- Excerpted text
== Segment start ==
As the 25th anniversary of the Belfast agreement hoves into view in under a year’s time, much about it has become clearer with the perspective of hindsight. In particular, those who crafted it were limited in their historical and international understanding—and so did not realise that what to them was the only possible outcome was in fact a decidedly suboptimal choice.
First and foremost, it has never been recognised that the agreement embodies what has come to be known as the ‘multiculturalist’ model for the management of cultural diversity. While this has now gone out of fashion, it was developed by Britain (as also the Netherlands) as a result of its colonial past. It transferred the stereotpyical gaze of the imperial power towards its subjects—hoovering up whole populations of individuals into perceived ‘communities’—to migrants from those former colonies who arrived in the ‘mother country’. As a young John Hume, one of the subsequent founders of the SDLP, recognised, the result was that ‘Catholics of all shades of political thought are expected to band together under the unconstructive banner of nationalism’. This ‘dangerous equation’, he wrote in 1964, had ‘amply contributed to the postponement of normal politics in the area’, facilitated prior ‘unionist’ supremacy and made intracommunal dissent impossible.
The provisions for communal designation in the agreement have another unattractive source. The underpinning idea of a ‘mutual voice and veto’ came from the Opsahl report of 1993, influenced by the early 19th-century United States vice-president John C Calhoun from South Carolina, an advocate of slavery and (southern) ‘states’ rights’ against federal enlightenment.
== Segment end ==
[Records from a data source]
== Segment start ==
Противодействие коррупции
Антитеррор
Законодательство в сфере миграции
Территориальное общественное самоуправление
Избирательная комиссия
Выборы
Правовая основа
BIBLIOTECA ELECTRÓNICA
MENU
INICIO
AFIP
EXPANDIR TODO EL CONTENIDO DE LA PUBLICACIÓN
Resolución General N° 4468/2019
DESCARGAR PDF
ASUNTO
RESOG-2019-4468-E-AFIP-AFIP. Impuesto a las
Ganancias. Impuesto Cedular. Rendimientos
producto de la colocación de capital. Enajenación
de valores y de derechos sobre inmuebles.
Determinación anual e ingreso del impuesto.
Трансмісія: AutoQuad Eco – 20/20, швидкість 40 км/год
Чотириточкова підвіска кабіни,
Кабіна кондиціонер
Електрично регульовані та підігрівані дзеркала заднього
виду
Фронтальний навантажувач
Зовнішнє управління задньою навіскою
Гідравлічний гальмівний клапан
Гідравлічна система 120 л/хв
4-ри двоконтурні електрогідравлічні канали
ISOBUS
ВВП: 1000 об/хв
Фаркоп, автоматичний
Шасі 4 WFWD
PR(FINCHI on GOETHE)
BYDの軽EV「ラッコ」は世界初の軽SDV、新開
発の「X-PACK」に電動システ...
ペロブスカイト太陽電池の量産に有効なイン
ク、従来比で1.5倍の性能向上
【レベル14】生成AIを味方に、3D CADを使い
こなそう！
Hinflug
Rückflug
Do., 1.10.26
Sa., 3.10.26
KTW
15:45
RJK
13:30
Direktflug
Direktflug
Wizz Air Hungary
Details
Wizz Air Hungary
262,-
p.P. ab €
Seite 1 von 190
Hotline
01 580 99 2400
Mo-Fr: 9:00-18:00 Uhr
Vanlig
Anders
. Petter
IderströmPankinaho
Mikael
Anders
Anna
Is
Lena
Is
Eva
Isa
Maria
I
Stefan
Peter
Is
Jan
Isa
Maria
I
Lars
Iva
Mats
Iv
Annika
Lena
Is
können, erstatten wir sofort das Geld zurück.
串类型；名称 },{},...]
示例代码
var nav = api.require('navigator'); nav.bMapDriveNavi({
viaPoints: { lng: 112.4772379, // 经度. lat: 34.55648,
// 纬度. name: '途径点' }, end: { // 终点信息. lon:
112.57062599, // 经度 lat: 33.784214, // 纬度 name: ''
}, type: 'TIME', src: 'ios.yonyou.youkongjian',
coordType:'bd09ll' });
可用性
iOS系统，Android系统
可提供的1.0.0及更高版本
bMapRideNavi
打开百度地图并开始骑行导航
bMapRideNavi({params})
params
== Segment end ==
- Check your understanding
- a) Copy the part of the article on the Belfast agreement from "As the 25th" to "decidedly suboptimal choice.".
- b) According to the article on the Belfast agreement, which report was the source of the idea of a "mutual voice and veto"?
- c) Rewrite the paragraph of the article on the Belfast agreement that begins "First and foremost" in a shorter form that keeps its main facts.

- Solutions to the tasks
- a)
As the 25th anniversary of the Belfast agreement hoves into view in under a year’s time, much about it has become clearer with the perspective of hindsight. In particular, those who crafted it were limited in their historical and international understanding—and so did not realise that what to them was the only possible outcome was in fact a decidedly suboptimal choice.

- b) The Opsahl report of 1993.

- c) The agreement embodies the "multiculturalist" model for managing cultural diversity, though this has never been recognized. Britain, like the Netherlands, developed that model out of its colonial past. It turned the imperial power's habit of treating subjects as "communities" onto migrants from former colonies. In 1964 a young John Hume, later a founder of the SDLP, warned that the model expected Catholics to band together under nationalism. He wrote that this "dangerous equation" had delayed normal politics, facilitated "unionist" supremacy and made intracommunal dissent impossible.